CARAPANDANG - Sebuah peristiwa yang sarat simbol dan makna terjadi di kota suci Qom, Iran, pada hari ini, Minggu (1/3/2026). Bendera merah berkibar megah di atas kubah Masjid Jamkaran menyusul laporan tewasnya Pemimpin Tertinggi Iran, Ayatollah Ali Khamenei, dalam serangan udara gabungan Amerika Serikat dan Israel.
Pemandangan yang tidak biasa ini sontak menarik perhatian dunia dan memicu beragam spekulasi di tengah meningkatnya ketegangan di Timur Tengah.
Berdasarkan laporan kantor berita Iran serta pantauan media sosial, bendera merah tersebut dikibarkan tidak lama setelah konfirmasi kematian Khamenei . Dalam upacara pengibaran, para pejabat masjid dan ulama terlihat memimpin ritual sambil membawa potret Khamenei.
Bendera merah di Masjid Jamkaran bukanlah sekadar dekorasi biasa.
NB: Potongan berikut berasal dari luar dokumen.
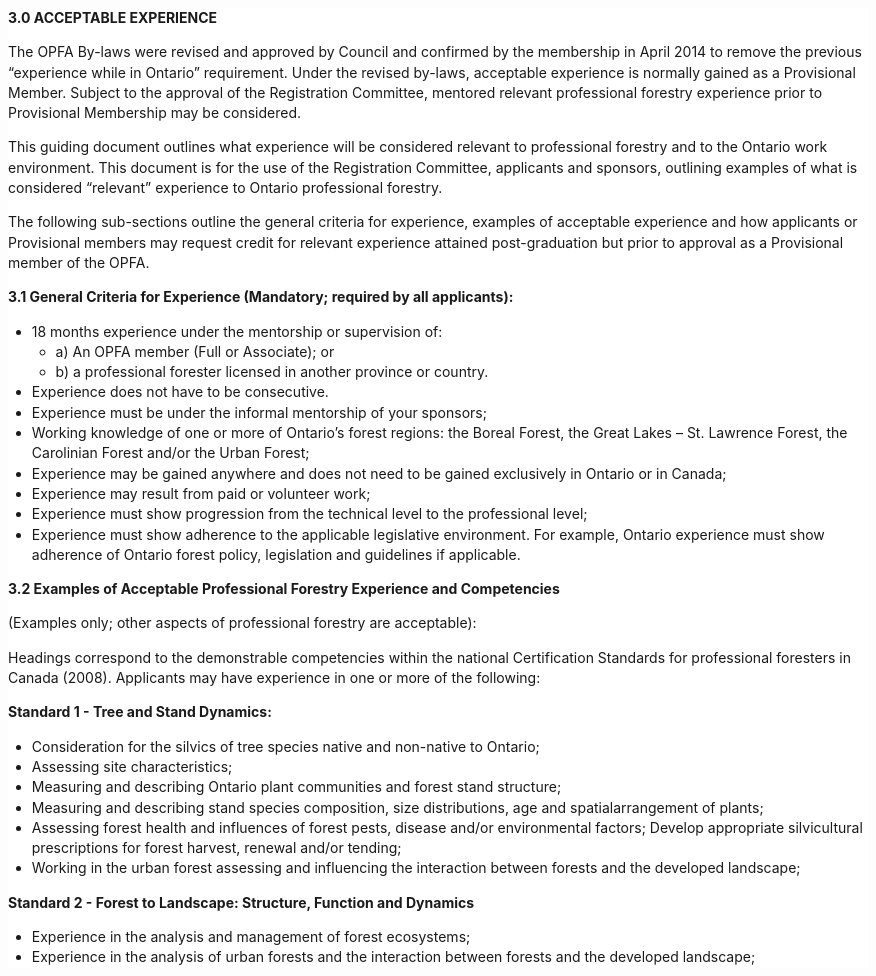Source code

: 
**3.0 ACCEPTABLE EXPERIENCE**

The OPFA By-laws were revised and approved by Council and confirmed by the membership in  April 2014 to remove the previous “experience while in Ontario” requirement. Under the revised by-laws, acceptable experience is normally gained as a Provisional Member. Subject to the approval of the Registration Committee, mentored relevant professional forestry experience prior to Provisional Membership may be considered.

This guiding document outlines what experience will be considered relevant to professional forestry and to the Ontario work environment. This document is for the use of the Registration Committee, applicants and sponsors, outlining examples of what is considered “relevant” experience to Ontario professional forestry.

The following sub-sections outline the general criteria for experience, examples of acceptable experience and how applicants or Provisional members may request credit for relevant experience attained post-graduation but prior to approval as a Provisional member of the OPFA.

**3.1 General Criteria for Experience (Mandatory; required by all applicants):**

- 18 months experience under the mentorship or supervision of:
  - a) An OPFA member (Full or Associate); or
  - b) a professional forester licensed in another province or country.
- Experience does not have to be consecutive.
- Experience must be under the informal mentorship of your sponsors;
- Working knowledge of one or more of Ontario’s forest regions: the Boreal Forest, the Great Lakes – St. Lawrence Forest, the Carolinian Forest and/or the Urban Forest;
- Experience may be gained anywhere and does not need to be gained exclusively in Ontario or in Canada;
- Experience may result from paid or volunteer work;
- Experience must show progression from the technical level to the professional level;
- Experience must show adherence to the applicable legislative environment. For example, Ontario experience must show adherence of Ontario forest policy, legislation and guidelines if applicable.

**3.2 Examples of Acceptable Professional Forestry Experience and Competencies**

(Examples only; other aspects of professional forestry are acceptable):

Headings correspond to the demonstrable competencies within the national Certification Standards for professional foresters in Canada (2008). Applicants may have experience in one or more of the following:

 **Standard 1 - Tree and Stand Dynamics:**

- Consideration for the silvics of tree species native and non-native to Ontario;
- Assessing site characteristics;
- Measuring and describing Ontario plant communities and forest stand structure;
- Measuring and describing stand species composition, size distributions, age and spatialarrangement of plants; 
- Assessing forest health and influences of forest pests, disease and/or environmental factors; Develop appropriate silvicultural prescriptions for forest harvest, renewal and/or tending;
- Working in the urban forest assessing and influencing the interaction between forests and the developed landscape;

**Standard 2 - Forest to Landscape: Structure, Function and Dynamics**

- Experience in the analysis and management of forest ecosystems;
- Experience in the analysis of urban forests and the interaction between forests and the
developed landscape;
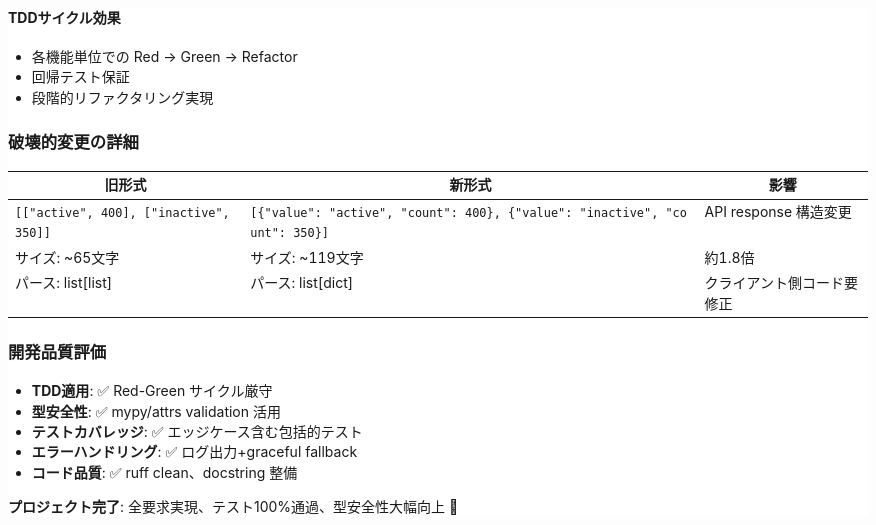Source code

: #### TDDサイクル効果
- 各機能単位での Red → Green → Refactor
- 回帰テスト保証
- 段階的リファクタリング実現

### 破壊的変更の詳細
| 旧形式 | 新形式 | 影響 |
|--------|--------|------|
| `[["active", 400], ["inactive", 350]]` | `[{"value": "active", "count": 400}, {"value": "inactive", "count": 350}]` | API response 構造変更 |
| サイズ: ~65文字 | サイズ: ~119文字 | 約1.8倍 |
| パース: list[list] | パース: list[dict] | クライアント側コード要修正 |

### 開発品質評価
- **TDD適用**: ✅ Red-Green サイクル厳守
- **型安全性**: ✅ mypy/attrs validation 活用
- **テストカバレッジ**: ✅ エッジケース含む包括的テスト
- **エラーハンドリング**: ✅ ログ出力+graceful fallback
- **コード品質**: ✅ ruff clean、docstring 整備

**プロジェクト完了**: 全要求実現、テスト100%通過、型安全性大幅向上 🎉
Dalam tradisi yang mengakar kuat di masyarakat Syiah, warna merah memiliki arti yang sangat dalam.
Ia melambangkan darah yang tertumpah secara tidak adil dan merupakan seruan untuk keadilan serta pembalasan . Kibaran bendera ini adalah sebuah pernyataan politik dan spiritual yang gamblang.
Para pengamat dan media internasional ramai memberitakan bahwa langkah ini merupakan sinyal keras dari Teheran.
Pengibaran bendera merah, terutama di luar bulan berkabung Muharram, diartikan sebagai peringatan perang dan ancaman balas dendam yang serius atas sebuah serangan besar.